One-Dimensional Indium(III) Halide Double Perovskites (CH3NH3)2NaInX6 (X = Cl, Br) and Their Antimony(III)-Induced High Photoluminescence

Abstract

Low-dimensional In(III) halide perovskites have become one of the most attractive classes of light-emitting materials due to their tunable and high photoluminescence efficiency. However, their synthesis is still a challenge. Here, we report two novel Na(I)–In(III) halide double perovskite-related compounds (MA)₂NaInCl₆ and (MA)₂NaInBr₆ and their Sb³⁺-doped counterparts. Both compounds crystallize in one-dimensional (1D) face-sharing chain structures with a trigonal P3̅m1 symmetry. (MA)₂NaInCl₆ and (MA)₂NaInBr₆ show wide and direct band gaps of 5.3 and 3.9 eV, respectively.

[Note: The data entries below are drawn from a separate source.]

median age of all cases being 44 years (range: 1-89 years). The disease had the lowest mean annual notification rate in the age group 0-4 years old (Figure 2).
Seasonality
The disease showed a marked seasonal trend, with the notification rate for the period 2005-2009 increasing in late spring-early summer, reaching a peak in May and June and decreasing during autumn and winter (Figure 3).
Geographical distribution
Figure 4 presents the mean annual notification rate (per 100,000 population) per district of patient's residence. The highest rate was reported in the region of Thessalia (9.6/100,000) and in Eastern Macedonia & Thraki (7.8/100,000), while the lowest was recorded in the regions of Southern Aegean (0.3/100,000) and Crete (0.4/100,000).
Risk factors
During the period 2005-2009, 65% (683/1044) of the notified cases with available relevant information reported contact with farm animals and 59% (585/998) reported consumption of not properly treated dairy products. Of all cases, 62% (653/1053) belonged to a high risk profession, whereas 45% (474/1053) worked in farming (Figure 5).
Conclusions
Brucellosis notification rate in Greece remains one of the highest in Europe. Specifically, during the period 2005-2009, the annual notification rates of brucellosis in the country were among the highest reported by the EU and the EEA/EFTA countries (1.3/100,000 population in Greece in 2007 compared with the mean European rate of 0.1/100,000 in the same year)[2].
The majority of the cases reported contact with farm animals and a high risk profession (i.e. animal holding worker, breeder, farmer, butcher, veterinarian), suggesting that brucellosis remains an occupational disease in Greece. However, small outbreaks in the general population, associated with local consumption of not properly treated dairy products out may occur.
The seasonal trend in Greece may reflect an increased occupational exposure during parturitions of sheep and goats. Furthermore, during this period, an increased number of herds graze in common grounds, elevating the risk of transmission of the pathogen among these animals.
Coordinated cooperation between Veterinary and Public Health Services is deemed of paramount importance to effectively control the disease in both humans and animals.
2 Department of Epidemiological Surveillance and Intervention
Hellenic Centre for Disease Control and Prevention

While both materials are nonemissive in their pristine forms, 5% Sb³⁺-doped (MA)₂NaInCl₆ and (MA)₂NaInBr₆ show green (555 nm) and yellow (585 nm) emission with the photoluminescence quantum yields of 13.8 and 53.6%, respectively. For (MA)₂NaInBr₆, a PLQY of 67.64% was achieved with 1% Sb doping. Variable-temperature PL studies and density functional theory calculations indicate that the Sb³⁺ ion introduces self-trapped excitonic (STE) states, which are responsible for the high-efficiency PL emission. Our findings significantly expand the scope of halide double perovskites to low-dimensional photoluminescent In(III)-based metal halide perovskites.